In response to using Python for Holt-Winters and other methods, I think that could be a great idea; would certainly save a lot of work and open up a bunch of algorithms to add in. Some of the concerns I'd have with it are:

  • Performance - not hugely important but just good to get some kind of benchmarks to make sure it's not going to eats lots of CPU/RAM.
  • Designing a contract/interface for Go-Python interop. Should be fairly flexible to allow non-breaking changes, perhaps this could be abstracted out to execute any shell command, rather than limit to Python, if for example in the future it would be changed.
  • Base image concerns - size mainly.
  • Python dependencies - should these be bundled with the base image?

I think if we can get some good benchmarks/thought put into these the Python approach could be the way to go, and would save a whole bunch of time.

I think if we make sure that the logic executed in Python is minimal, restricted to just the algorithms themselves (ARIMA, Holt Winters etc.) and Go handles all configuration and just feeds into that it could address all of those.

I'll create a new ticket to track that.

As to your build failing, I'm not sure why that's happening, I tried with a fresh clone and it builds fine for me both with make and make docker - could you post your Go version?

go version

Let me try and answer these:
Performance - not hugely important but just good to get some kind of benchmarks to make sure it's not going to eats lots of CPU/RAM. - Should be ok considering the amount of data we pass in.
Designing a contract/interface for Go-Python interop. Should be fairly flexible to allow non-breaking changes, perhaps this could be abstracted out to execute any shell command, rather than the limit to Python, if for example in the future it would be changed. - I believe we should push that as a different container itself and be able to call that over http/grpc... That will allow algorithms to be abstracted and self-contained while the application builds something like an abstract pattern.
Base image concerns - size mainly. - I think just like above separate container should solve this problem
Python dependencies - should these be bundled with the base image? - As I said, we should pack that as a separate container.
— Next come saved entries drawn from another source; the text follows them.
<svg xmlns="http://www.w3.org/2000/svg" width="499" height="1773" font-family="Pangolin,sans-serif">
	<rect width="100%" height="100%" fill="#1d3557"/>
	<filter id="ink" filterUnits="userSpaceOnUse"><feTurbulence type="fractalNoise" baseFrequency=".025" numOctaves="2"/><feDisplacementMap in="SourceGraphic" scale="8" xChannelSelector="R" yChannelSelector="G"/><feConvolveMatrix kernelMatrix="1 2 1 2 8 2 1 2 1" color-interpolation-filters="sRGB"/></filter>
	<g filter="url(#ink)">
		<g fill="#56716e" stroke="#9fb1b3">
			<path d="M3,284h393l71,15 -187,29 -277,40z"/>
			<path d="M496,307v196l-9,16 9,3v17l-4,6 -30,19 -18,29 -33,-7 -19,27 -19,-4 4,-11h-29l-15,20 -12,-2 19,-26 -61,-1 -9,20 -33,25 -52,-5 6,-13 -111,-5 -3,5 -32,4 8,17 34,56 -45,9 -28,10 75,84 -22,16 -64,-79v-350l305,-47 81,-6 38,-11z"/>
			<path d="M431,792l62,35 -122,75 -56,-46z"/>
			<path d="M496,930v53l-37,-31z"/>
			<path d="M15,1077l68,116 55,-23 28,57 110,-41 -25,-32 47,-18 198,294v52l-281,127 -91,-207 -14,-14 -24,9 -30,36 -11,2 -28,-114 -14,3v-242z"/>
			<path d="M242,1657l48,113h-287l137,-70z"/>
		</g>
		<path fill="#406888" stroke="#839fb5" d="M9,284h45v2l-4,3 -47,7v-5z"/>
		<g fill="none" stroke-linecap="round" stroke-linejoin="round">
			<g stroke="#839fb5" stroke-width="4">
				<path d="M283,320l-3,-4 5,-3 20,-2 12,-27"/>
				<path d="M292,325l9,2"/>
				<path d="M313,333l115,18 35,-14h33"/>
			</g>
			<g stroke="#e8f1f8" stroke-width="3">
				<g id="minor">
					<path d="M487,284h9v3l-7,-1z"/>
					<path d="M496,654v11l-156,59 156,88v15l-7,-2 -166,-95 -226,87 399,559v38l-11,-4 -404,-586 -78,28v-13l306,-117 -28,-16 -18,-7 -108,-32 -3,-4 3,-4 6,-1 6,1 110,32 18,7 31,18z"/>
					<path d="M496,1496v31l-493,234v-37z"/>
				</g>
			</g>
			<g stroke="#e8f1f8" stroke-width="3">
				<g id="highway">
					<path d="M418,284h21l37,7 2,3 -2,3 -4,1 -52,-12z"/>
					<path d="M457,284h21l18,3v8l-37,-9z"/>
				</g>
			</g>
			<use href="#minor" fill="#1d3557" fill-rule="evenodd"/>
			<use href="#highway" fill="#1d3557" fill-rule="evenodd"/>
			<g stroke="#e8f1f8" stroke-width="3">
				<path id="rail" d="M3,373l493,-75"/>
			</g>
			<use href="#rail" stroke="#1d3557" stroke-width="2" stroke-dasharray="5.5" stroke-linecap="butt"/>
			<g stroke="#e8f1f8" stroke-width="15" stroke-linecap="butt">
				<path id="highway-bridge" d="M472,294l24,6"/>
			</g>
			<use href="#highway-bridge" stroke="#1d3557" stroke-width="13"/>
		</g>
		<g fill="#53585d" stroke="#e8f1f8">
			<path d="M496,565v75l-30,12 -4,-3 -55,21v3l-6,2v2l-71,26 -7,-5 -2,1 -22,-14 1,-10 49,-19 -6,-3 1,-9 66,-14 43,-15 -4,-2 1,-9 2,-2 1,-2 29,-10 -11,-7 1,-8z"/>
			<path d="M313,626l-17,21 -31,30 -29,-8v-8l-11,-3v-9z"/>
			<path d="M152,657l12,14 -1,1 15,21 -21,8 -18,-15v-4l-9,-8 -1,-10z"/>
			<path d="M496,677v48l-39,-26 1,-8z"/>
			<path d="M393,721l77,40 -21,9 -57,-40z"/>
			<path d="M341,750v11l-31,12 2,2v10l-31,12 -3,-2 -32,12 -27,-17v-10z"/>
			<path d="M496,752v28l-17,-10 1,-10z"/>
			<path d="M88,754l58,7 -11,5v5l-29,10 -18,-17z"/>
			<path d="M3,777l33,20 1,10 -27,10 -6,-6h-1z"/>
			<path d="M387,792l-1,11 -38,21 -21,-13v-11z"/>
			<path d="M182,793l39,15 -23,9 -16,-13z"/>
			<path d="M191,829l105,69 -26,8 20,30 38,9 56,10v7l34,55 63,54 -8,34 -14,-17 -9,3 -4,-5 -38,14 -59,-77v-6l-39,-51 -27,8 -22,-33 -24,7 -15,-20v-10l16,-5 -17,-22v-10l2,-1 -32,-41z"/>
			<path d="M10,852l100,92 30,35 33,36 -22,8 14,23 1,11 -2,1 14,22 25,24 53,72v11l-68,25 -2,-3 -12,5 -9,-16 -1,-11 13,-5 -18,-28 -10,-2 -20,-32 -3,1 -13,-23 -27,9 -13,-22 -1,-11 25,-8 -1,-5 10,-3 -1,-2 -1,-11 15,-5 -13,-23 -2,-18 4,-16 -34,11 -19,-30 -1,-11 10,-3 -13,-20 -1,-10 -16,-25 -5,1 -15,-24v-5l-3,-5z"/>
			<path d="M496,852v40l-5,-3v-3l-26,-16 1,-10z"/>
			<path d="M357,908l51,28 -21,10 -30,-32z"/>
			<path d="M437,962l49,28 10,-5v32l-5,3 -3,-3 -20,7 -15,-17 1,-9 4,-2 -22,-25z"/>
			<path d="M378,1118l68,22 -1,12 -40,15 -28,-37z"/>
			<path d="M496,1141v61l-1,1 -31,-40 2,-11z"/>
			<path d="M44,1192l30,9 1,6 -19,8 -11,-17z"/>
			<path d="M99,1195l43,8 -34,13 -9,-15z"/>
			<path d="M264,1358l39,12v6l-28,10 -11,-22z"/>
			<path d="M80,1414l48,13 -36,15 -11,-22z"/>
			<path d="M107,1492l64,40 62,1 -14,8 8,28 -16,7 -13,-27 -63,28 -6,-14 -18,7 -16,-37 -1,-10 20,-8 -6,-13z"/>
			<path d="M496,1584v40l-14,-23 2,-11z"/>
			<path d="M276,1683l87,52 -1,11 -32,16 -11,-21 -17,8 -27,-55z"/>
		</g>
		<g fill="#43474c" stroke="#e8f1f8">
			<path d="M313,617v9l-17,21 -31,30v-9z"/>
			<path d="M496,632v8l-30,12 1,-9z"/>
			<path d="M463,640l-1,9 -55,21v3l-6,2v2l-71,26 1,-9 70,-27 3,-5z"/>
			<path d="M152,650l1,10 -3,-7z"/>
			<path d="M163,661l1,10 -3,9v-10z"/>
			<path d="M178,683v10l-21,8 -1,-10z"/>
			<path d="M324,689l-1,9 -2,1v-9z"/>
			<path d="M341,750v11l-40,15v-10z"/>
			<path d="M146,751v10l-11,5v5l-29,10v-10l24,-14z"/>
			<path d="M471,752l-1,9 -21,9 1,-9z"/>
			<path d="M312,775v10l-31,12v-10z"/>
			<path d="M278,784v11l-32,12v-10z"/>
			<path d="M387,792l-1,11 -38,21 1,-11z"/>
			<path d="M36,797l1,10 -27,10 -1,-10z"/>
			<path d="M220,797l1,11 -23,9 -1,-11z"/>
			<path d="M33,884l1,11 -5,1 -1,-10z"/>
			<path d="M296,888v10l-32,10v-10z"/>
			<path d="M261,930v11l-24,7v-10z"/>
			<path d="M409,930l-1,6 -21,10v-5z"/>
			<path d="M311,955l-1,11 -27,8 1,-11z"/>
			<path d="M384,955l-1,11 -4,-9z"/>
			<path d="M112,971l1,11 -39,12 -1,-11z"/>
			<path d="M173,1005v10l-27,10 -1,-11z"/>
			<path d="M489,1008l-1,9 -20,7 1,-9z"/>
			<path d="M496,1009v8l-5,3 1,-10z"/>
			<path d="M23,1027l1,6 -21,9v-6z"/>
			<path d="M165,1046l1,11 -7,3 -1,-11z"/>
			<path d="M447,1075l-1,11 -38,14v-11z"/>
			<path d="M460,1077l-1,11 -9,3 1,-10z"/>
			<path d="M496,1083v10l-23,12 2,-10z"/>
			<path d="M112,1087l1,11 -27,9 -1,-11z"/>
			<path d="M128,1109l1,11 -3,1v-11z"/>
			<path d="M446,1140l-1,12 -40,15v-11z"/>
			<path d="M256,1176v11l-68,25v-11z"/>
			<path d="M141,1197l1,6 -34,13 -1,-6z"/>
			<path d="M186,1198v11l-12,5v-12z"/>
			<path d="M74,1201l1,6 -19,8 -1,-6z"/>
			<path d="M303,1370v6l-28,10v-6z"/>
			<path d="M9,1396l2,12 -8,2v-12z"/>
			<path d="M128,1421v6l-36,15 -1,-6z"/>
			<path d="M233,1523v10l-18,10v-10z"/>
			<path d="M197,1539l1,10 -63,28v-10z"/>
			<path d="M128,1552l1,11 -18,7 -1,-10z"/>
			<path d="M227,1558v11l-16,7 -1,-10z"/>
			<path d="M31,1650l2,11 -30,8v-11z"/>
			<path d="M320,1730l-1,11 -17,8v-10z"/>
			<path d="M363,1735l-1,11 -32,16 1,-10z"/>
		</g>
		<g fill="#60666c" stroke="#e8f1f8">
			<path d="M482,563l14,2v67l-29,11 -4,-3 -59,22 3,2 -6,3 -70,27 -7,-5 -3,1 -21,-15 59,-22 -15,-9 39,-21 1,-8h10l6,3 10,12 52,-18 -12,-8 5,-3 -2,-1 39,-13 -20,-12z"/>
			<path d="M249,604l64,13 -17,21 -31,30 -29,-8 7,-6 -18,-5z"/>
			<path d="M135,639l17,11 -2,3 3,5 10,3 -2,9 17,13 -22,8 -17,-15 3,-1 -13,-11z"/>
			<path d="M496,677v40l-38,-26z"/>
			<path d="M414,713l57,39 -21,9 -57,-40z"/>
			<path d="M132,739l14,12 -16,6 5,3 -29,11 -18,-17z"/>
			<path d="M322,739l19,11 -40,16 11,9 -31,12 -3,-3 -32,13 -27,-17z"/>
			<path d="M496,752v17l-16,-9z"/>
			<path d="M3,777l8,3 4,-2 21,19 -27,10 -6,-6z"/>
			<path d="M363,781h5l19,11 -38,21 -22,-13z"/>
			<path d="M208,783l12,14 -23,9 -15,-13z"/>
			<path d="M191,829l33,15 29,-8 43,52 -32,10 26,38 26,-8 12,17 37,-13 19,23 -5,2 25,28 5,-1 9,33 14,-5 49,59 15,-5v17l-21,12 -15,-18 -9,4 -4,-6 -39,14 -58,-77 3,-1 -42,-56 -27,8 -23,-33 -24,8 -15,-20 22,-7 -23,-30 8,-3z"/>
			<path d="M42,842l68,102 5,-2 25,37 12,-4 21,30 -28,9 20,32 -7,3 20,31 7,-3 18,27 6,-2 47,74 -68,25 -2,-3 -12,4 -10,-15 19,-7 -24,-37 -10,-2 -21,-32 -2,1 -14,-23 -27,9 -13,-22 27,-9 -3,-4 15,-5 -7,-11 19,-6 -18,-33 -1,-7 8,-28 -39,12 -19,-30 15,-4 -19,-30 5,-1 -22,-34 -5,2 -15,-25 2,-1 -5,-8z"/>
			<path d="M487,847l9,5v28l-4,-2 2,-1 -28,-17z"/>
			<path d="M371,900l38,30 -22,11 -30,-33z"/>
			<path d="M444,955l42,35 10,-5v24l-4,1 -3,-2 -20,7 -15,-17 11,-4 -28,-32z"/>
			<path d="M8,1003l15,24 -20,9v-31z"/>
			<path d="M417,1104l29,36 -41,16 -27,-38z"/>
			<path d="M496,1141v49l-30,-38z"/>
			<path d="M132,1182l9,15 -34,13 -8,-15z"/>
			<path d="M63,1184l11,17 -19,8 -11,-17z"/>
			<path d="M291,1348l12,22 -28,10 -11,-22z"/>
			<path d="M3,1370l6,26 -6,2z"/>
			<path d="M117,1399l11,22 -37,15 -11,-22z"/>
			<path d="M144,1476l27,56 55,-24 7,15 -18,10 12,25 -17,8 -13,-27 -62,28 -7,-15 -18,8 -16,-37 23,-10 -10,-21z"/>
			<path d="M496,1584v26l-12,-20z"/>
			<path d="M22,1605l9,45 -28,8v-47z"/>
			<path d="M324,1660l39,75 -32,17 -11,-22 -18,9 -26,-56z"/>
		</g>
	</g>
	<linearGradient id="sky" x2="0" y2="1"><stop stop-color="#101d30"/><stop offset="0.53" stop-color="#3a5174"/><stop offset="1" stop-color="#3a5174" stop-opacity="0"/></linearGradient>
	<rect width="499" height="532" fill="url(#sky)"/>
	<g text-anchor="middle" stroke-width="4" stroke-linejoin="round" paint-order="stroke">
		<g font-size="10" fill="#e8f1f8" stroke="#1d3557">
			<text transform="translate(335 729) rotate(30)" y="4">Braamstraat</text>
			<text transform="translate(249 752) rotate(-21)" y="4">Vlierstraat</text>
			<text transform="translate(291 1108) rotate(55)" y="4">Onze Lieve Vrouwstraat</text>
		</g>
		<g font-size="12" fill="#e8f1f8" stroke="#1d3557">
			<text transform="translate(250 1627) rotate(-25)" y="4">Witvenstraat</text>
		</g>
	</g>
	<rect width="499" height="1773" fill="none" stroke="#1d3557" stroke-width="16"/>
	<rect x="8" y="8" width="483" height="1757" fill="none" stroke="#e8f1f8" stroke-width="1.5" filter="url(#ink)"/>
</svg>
Let me know your thoughts.

Go version

go version go1.13.5 darwin/amd64

I'm using Go version go1.14.6, I don't think the version of Go being used should affect it at all, try running go mod vendor to pull down any dependencies.

I'm not entirely sure that putting the Python logic into it's own container is the best approach - this would be adding a lot of complexity, handling multiple containers + publishing both to be pulled down at deploy time; I'm not clear on the benefits of having it in its own container - could it not just be triggered by executing a shell command to some Python code that is baked into the same image?

I think the advantage to have python code in its own container is to allow users to bring their own logic, while, the project can focus on supporting certain frameworks(Hold-winters, Arima, etc...). As long as they support the same contract as we do it should be ok.
Additionally, it can allow us to use something like cloud watch and stack driver predictions too.
Let me know your thoughts.

Hey sorry for the late reply, I think that sounds like a good approach, perhaps if you put together a prototype/proof of concept of the two container set up so we could work on it a bit further and flesh out the golang-python contact.

Thanks!

Great, Sorry for the late reply from my end too. Let me try and figure something out by next week.

The pull request #39 adds in runtime Holt Winters tuning, I'm going to have a look at swapping the algorithms to Python as part of #38.